As I was loading the dishwasher this morning, I found myself thinking about fishing. Although my body was in the kitchen my mind was in the wilderness. There I was, I imagined, high up in the mountains. The air was cool and crisp. A hawk circled above, looking for prey to kill. I was dirty. My dog hiked by my side as I approached the pristine river, running high with snow melt.
Whoa! Almost dropped the plate.
Sadly, I remembered that I wasn’t in the mountains. I wasn’t hiking with my dog. I had a sponge in one hand and dinner ware in the other. But somewhere between coffee cups and silverware it hit me. I am not a metrosexual, as I had feared (see “House Husband”).
I am a testrosexual.
It is a new word that isn’t in the dictionary, but should be. Testrosexuals haven’t lost their sense of masculinity yet – they still feel awkward holding their wife’s purse (metrosexuals don’t, unless the purse clashes with their outfit). Metrosexuals are what they are because they choose to be. If you are a guy and you have polish on your fingernails, you are a metrosexual. Because, unless you have more problems than I am equipped to deal with, no one forced you to go to a manicurist.
Testrosexuals would rather be mowing than vacuuming. They would rather be dressing a deer than folding a dress. They listen to country music on the way to the grocery store. And when they get there, they spend an inordinate amount of time in the tiny little section of the aisle where the tools are hung.
I awoke to a new appreciation of who I am. I still watch football for the game, not the commercials. My blue jeans are baggy – not “form-fitting”. I have (and wear) mountain boots. So even though I sometimes occasionally every once in awhile do household chores, my hunting instincts are alive and well.

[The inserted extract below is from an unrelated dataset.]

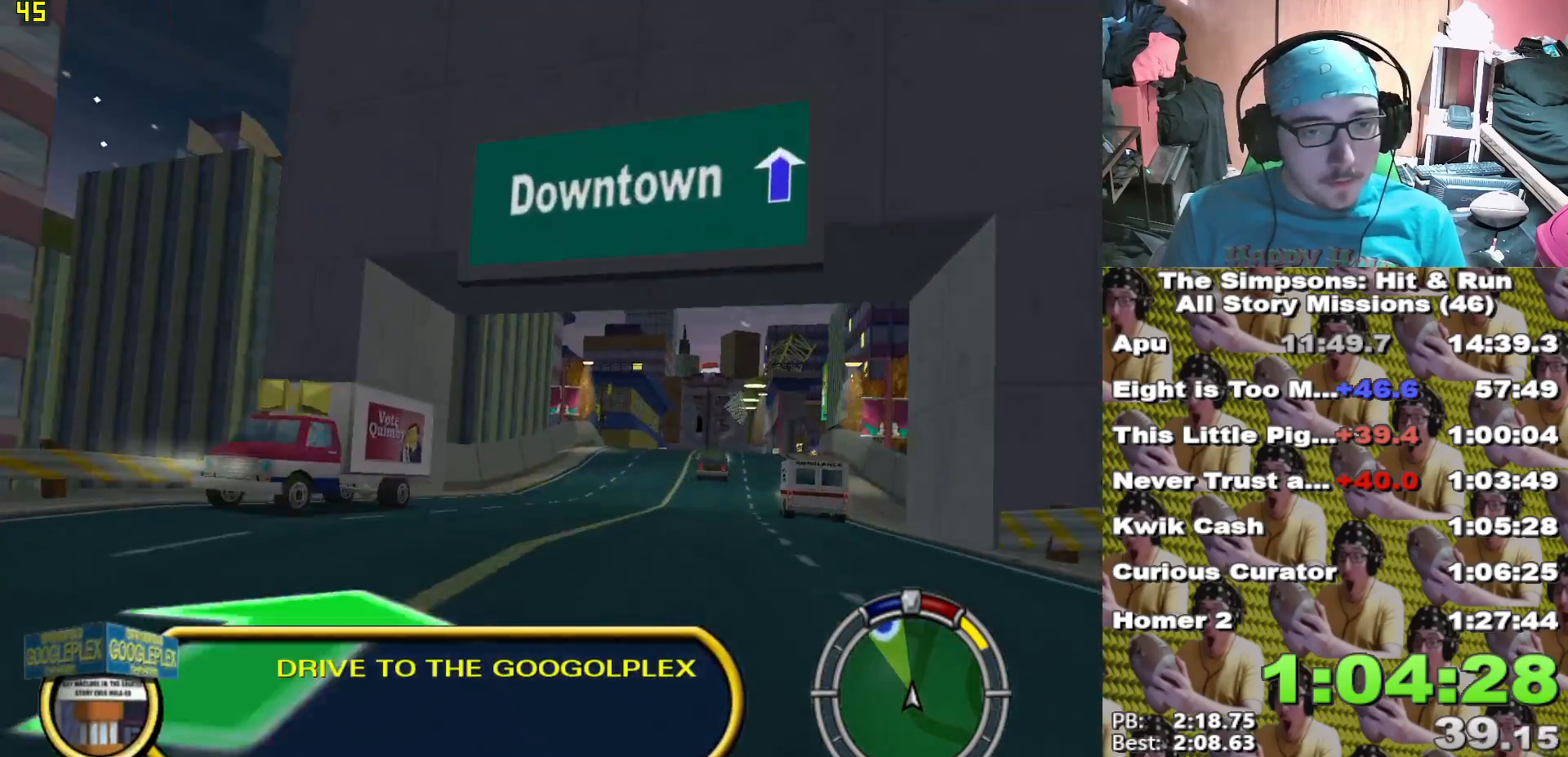
{"dt_ms": 500, "buttons": ["X"], "left_stick": "center", "right_stick": "center", "events": [[83, "L1", "up"], [167, "L1", "down"], [267, "L1", "up"], [283, "left_stick", "center"]]}
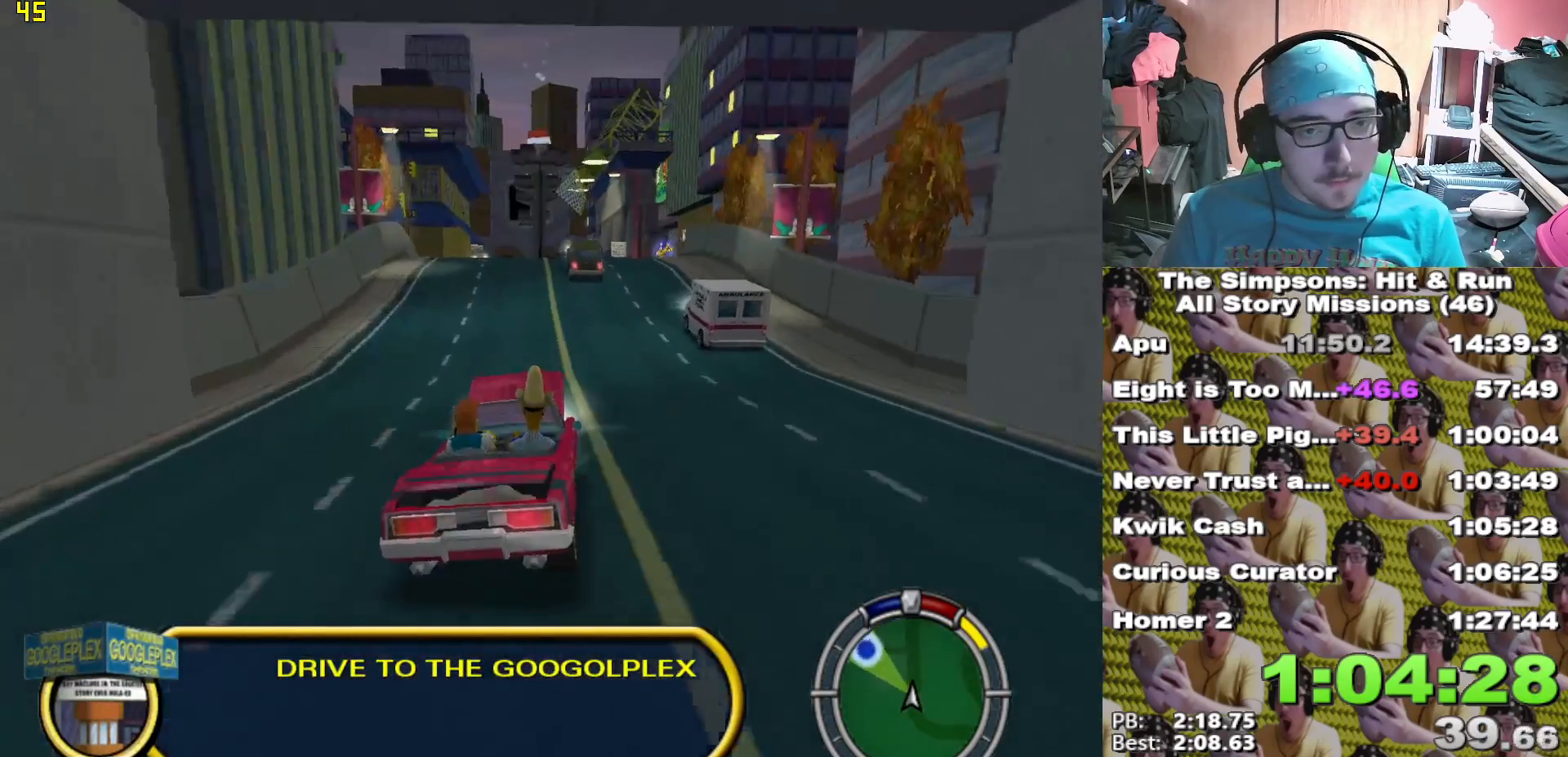
{"dt_ms": 500, "buttons": ["X"], "left_stick": "center", "right_stick": "center"}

So from now on, I won’t mind pitching in around the home front (except for the fact that I am lazy, but that is a topic for another day), because I am in touch with my inner-macho. It’s all about balance. Testrosexuals are balanced.
So go do the dishes, boys. It’s OK. And if you begin to feel that you are losing your mojo, relax. Step back and picture yourself up in the mountains.
If you shut your eyes, the faucet sounds kind of like a river.
…sounds kind of like a river. Up until the point the sink overflows and soaks your fluffy bunny slippers. But hey, then it sounds like a waterfall!
Laundry in, school lunches made, toys picked up – all in a manly manner of course. Wonder if my 8 year old daughter will like the pork rinds, venison jerky and red bull?